Two horses died but - I imagine to the horror of Aintree's organising committee - one being Cheltenham Gold Cup winner Synchronised had headlines written all over it.
The fact that Synchronised had thrown jockey A P McCoy prior to the race, and gone on a trot a mile around the track beforehand, led inevitably to vile tweets towards McCoy for having carried on with the race. The joy of hindsight from many who know sod all about racing, and wouldn't even have known the horse existed before the event, is more than depressing.
It means more headaches for Aintree and more fixes will be made but, as we know very well here, none of them will appease those who just want to see the event abolished.
It's telling that of the list of fatalities in the race's 170 year history, half have occurred since the 1970s. This coincides with the period where we stopped worrying about how to feed ourselves, make sure the kids were educated properly, and that we had clothes on our backs. The time when full-time worriers began to occupy the extra leisure time we were afforded, using the improved media we could all now see on TV instead of in laborious print.
Since then, tweaks and 'safety improvements' have continuously been made, but the fatalities have increased rather than been eradicated. The two deaths today both happened at Becher's Brook - a fence previously known as fearsome due to its big unseen drop - which had been levelled off prior to this year's race.
Risk compensation has been up to its usual mischievous tricks, it would seem.
Race horses were looked after far worse in the past than they are now, and the fences were incredibly more hazardous than they are now. Yet fatalities are increasing, simply because the risks are reduced so more chances are taken. It's counter-intuitive, but those who claim to care about the welfare of the horses will never seemingly look at the statistics and try a different approach.
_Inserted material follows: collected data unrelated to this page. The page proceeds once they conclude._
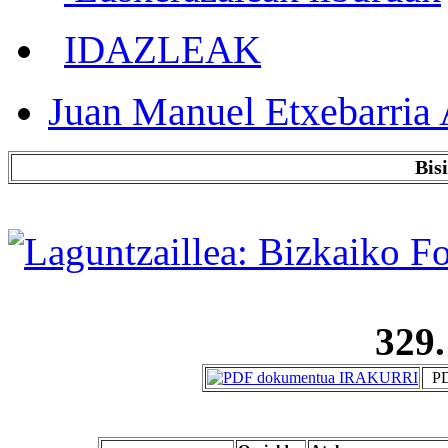
IDAZLEAK
Juan Manuel Etxebarria 
Bis
329.
PD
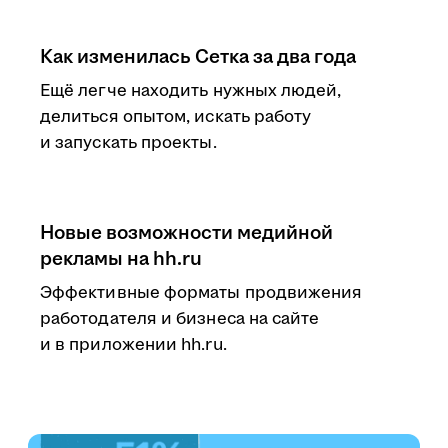
Как изменилась Сетка за два года
Ещё легче находить нужных людей,
делиться опытом, искать работу
и запускать проекты.
Новые возможности медийной
рекламы на hh.ru
Эффективные форматы продвижения
работодателя и бизнеса на сайте
и в приложении hh.ru.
There are two reasons in my opinion. Firstly, there's probably the usual class motivation behind much of the heart-bleeding. The sport has always been regarded by many as a preserve of the rich, and served by those evil bookies who want to steal money from people, despite their not being forced to give it to them. It wasn't long before a 'hilarious' tweet was circulated widely advocating similar hazards - floating mines actually - to be placed in front of the University Boat Race crews, presumably in an attempt to conflate two sporting events linked to those who are envied as better off.
Secondly, it's our entire modern attitude to risk itself, and the same ignorance of benefits which we see in other subjects discussed here.
Nothing except total prohibition will ever be risk free. Even if the fences were taken away from the Grand National entirely, there would still be the risk of fatalities due to the exhausting distance of the race, and it would destroy the spectacle and therefore the event itself. So if one truly wants to eradicate these deaths, your only option is a ban, which is the stated position of some.
If you're happy with that, fine. But the loss of enjoyment and financial benefit that the Grand National gives to the nation would be lost forever. Another bit of colour erased from the calendar of already over-populated grey and depressing days.
Yet again, we're pandering to a vocal minority, many of whom have no care about those who enjoy the race simply because they don't particularly care about it themselves. They're not affected, but want it banned anyway.
It says everything about the BBC led debate that they did so by way of repeatedly quoting their darling Ricky Gervais. It was the best way to get it aired as an unbiased piece. They omitted to point out that he objected personally, but was not of the opinion that it should be banned because of that.
Sadly, we have a nation now which is not as intelligent. Instead, it wants everything banned of which it disapproves, and in the pursuit is willing to block out all advantages and benefits without seeing that such crass stupidity is advancing the blandness of everyone's life as a result.